• [Selected text]:
Start of Block

But it will be answered, 'that laws need not deal thus in generals, but may descend to particular provisions calculated to secure their success. We may institute sumptuary laws, limiting the expence of our citizens in dress and food. We may institute agrarian laws, forbidding any man to possess more than a certain annual revenue. We may proclaim prizes as the rewards of acts of justice, benevolence and public virtue.' And, when we have done this, how far are we really advanced in our career? If the people be previously inclined to moderation in expence, the laws are a superfluous parade. If they are not inclined, who shall execute them, or prevent their evasion? It is the misfortune in these cases, that regulations cannot be executed but by individuals of that very people they are meant to restrain. If the nation at large be infested with vice, who shall secure us a succession of magistrates that are free from the contagion? Even if we could surmount this difficulty, still it would he vain. Vice is ever more {386} ingenious in evasion, than authority in detection. It is absurd to imagine that any law can be executed, that directly contradicts the propensities and spirit of the nation. If vigilance were able fully to countermine the subterfuges of art, the magistrates, who thus pertinaciously adhered to the practice of their duty, would not fail to be torn to pieces.

End of Block

Data records:
Start of Block

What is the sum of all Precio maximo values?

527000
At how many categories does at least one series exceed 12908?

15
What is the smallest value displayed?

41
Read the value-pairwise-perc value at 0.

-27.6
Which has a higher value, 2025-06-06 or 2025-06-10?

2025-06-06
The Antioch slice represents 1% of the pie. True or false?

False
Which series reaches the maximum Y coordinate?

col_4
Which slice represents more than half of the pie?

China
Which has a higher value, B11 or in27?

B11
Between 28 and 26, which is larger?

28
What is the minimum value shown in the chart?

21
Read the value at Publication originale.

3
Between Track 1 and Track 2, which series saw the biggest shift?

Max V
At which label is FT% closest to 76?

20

End of Block

• [Task requirements]:
1. Answer these questions about the passage:
(a) What kind of laws does the imagined objection propose for limiting what citizens spend on dress and food?
(b) Vice is said to be more ingenious in evasion than what?
(c) What would happen to magistrates who pertinaciously adhered to their duty?
2. Output the listing as a Markdown table with the columns No. and Entry, numbering each line and leaving out blank lines.
The passage and the listing have no connection to each other.

• [Task solutions]:
1.
(a) Sumptuary laws.
(b) Authority in detection.
(c) They would be torn to pieces.

2.
| No. | Entry |
|---|---|
| 1 | What is the sum of all Precio maximo values? |
| 2 | 527000 |
| 3 | At how many categories does at least one series exceed 12908? |
| 4 | 15 |
| 5 | What is the smallest value displayed? |
| 6 | 41 |
| 7 | Read the value-pairwise-perc value at 0. |
| 8 | -27.6 |
| 9 | Which has a higher value, 2025-06-06 or 2025-06-10? |
| 10 | 2025-06-06 |
| 11 | The Antioch slice represents 1% of the pie. True or false? |
| 12 | False |
| 13 | Which series reaches the maximum Y coordinate? |
| 14 | col_4 |
| 15 | Which slice represents more than half of the pie? |
| 16 | China |
| 17 | Which has a higher value, B11 or in27? |
| 18 | B11 |
| 19 | Between 28 and 26, which is larger? |
| 20 | 28 |
| 21 | What is the minimum value shown in the chart? |
| 22 | 21 |
| 23 | Read the value at Publication originale. |
| 24 | 3 |
| 25 | Between Track 1 and Track 2, which series saw the biggest shift? |
| 26 | Max V |
| 27 | At which label is FT% closest to 76? |
| 28 | 20 |